I’m fed up of having to apologise to Jo about going over a hump in the road too quickly (that almost sounds like she moans when I hump too quickly – hey, I like that). :o)

Jo has a very serious back complaint (not my fault). Last year, she had a major operation on it (Microdiscectomy). It only takes a “jolt” to get her problem aggravated (I nearly said “It only takes a little one to get her on her back” but I thought better of it).

I drive quite casually. I ain’t in any kind of a hurry. I just amble along happy to get there eventually. However, despite my view as to my speed, I must go too quickly for Jo’s liking (as every road hump throws us against the roof of the car. “Ooops. Sorry Darling………… Whoops!..... Sorry Darling…………. Oooops……”).

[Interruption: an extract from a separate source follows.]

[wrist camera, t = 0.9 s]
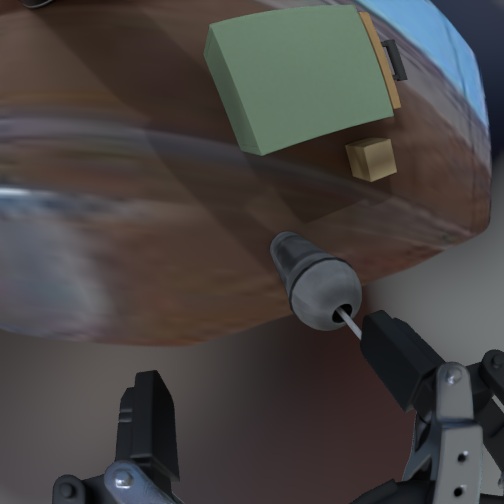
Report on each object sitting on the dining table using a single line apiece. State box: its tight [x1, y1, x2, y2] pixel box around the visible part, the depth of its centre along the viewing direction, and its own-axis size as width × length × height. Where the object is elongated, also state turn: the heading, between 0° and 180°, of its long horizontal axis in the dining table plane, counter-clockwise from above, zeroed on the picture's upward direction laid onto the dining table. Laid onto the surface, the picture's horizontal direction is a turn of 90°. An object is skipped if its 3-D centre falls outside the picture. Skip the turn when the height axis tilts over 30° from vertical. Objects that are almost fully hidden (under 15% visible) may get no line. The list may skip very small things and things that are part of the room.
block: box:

Why do we need road humps? Don’t we have enough Speed Camera’s or something?

The amount of wear and tear that these road humps cause must be considerable too.

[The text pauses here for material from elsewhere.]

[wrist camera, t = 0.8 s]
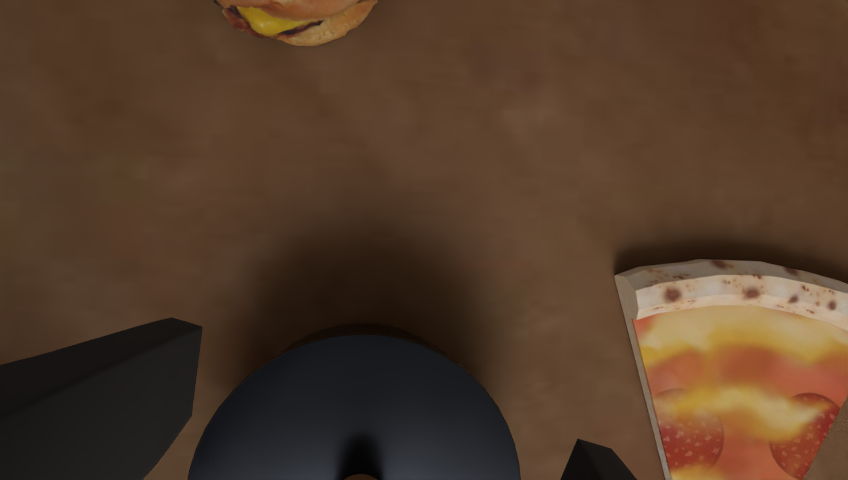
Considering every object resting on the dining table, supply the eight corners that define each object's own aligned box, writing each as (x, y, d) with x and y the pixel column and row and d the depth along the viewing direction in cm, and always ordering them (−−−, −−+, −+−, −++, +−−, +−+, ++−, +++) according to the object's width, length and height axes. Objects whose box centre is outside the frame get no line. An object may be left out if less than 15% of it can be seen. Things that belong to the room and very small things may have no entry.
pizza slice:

I wonder…… what if someone decided to take Sandwell M.B.C. to court.

I can imagine the Judge …….(Adopts a deep booming voice) … “Sandwell Norman Stanley Fletcher. This is not the first time you have been brought before this court. You are charged with employing an excess of speed humps”. Sorry. Drifted off the path there. Seriously though, could we, or someone, argue the case that Sandwell have been responsible for the excessive wear and tear on the shockers and wheels of their car? I’d like to think so. And this ain’t me jumping on one of these Americany Blame/Claim thingies. I don’t want “Injury-Lawyers-4-U” on the case, thank you very much. I want a simple guy who just gets on with his job. My car’s knackered and I blame you, sort of thing. I don’t want sensationalism, just a quiet result.

It would only take one winning claim to get the JCB’s out. Overnight the fecking things would disappear from our streets. All I want is one brave soul to take em on. Come on. You know its you, don’t you. Do us all a favour.